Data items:
::::::

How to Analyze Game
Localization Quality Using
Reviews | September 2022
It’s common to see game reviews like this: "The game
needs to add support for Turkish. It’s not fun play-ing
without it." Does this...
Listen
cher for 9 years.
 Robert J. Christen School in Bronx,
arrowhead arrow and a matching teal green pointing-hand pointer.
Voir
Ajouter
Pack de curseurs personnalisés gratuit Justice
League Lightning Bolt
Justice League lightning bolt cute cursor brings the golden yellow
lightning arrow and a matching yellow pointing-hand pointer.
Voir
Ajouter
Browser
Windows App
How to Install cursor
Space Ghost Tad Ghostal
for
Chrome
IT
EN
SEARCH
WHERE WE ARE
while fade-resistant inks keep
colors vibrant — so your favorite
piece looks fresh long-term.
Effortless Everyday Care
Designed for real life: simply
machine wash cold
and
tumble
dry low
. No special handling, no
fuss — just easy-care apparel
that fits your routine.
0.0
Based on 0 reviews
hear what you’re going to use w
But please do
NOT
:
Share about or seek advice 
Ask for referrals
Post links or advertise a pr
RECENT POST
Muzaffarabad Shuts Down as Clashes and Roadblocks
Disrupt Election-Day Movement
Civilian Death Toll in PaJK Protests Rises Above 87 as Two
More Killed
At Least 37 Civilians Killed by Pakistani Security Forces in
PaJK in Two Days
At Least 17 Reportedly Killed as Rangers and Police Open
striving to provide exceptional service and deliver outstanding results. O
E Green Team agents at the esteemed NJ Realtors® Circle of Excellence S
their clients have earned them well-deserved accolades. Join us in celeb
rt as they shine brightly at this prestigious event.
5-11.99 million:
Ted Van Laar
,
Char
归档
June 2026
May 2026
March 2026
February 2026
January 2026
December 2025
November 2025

::::::

- _What is expected_: Could you write out all the entries exactly as given?

- _Task output_:
How to Analyze Game
Localization Quality Using
Reviews | September 2022
It’s common to see game reviews like this: "The game
needs to add support for Turkish. It’s not fun play-ing
without it." Does this...
Listen
cher for 9 years.
 Robert J. Christen School in Bronx,
arrowhead arrow and a matching teal green pointing-hand pointer.
Voir
Ajouter
Pack de curseurs personnalisés gratuit Justice
League Lightning Bolt
Justice League lightning bolt cute cursor brings the golden yellow
lightning arrow and a matching yellow pointing-hand pointer.
Voir
Ajouter
Browser
Windows App
How to Install cursor
Space Ghost Tad Ghostal
for
Chrome
IT
EN
SEARCH
WHERE WE ARE
while fade-resistant inks keep
colors vibrant — so your favorite
piece looks fresh long-term.
Effortless Everyday Care
Designed for real life: simply
machine wash cold
and
tumble
dry low
. No special handling, no
fuss — just easy-care apparel
that fits your routine.
0.0
Based on 0 reviews
hear what you’re going to use w
But please do
NOT
:
Share about or seek advice 
Ask for referrals
Post links or advertise a pr
RECENT POST
Muzaffarabad Shuts Down as Clashes and Roadblocks
Disrupt Election-Day Movement
Civilian Death Toll in PaJK Protests Rises Above 87 as Two
More Killed
At Least 37 Civilians Killed by Pakistani Security Forces in
PaJK in Two Days
At Least 17 Reportedly Killed as Rangers and Police Open
striving to provide exceptional service and deliver outstanding results. O
E Green Team agents at the esteemed NJ Realtors® Circle of Excellence S
their clients have earned them well-deserved accolades. Join us in celeb
rt as they shine brightly at this prestigious event.
5-11.99 million:
Ted Van Laar
,
Char
归档
June 2026
May 2026
March 2026
February 2026
January 2026
December 2025
November 2025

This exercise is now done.